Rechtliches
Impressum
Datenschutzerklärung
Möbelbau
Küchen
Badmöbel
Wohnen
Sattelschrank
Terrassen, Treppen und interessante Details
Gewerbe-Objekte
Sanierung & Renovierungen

# Exercise objective
A word-for-word restatement of the records above from the line containing "Datenschutzerklärung" to their final line is all the answer should hold.

# Output
Datenschutzerklärung
Möbelbau
Küchen
Badmöbel
Wohnen
Sattelschrank
Terrassen, Treppen und interessante Details
Gewerbe-Objekte
Sanierung & Renovierungen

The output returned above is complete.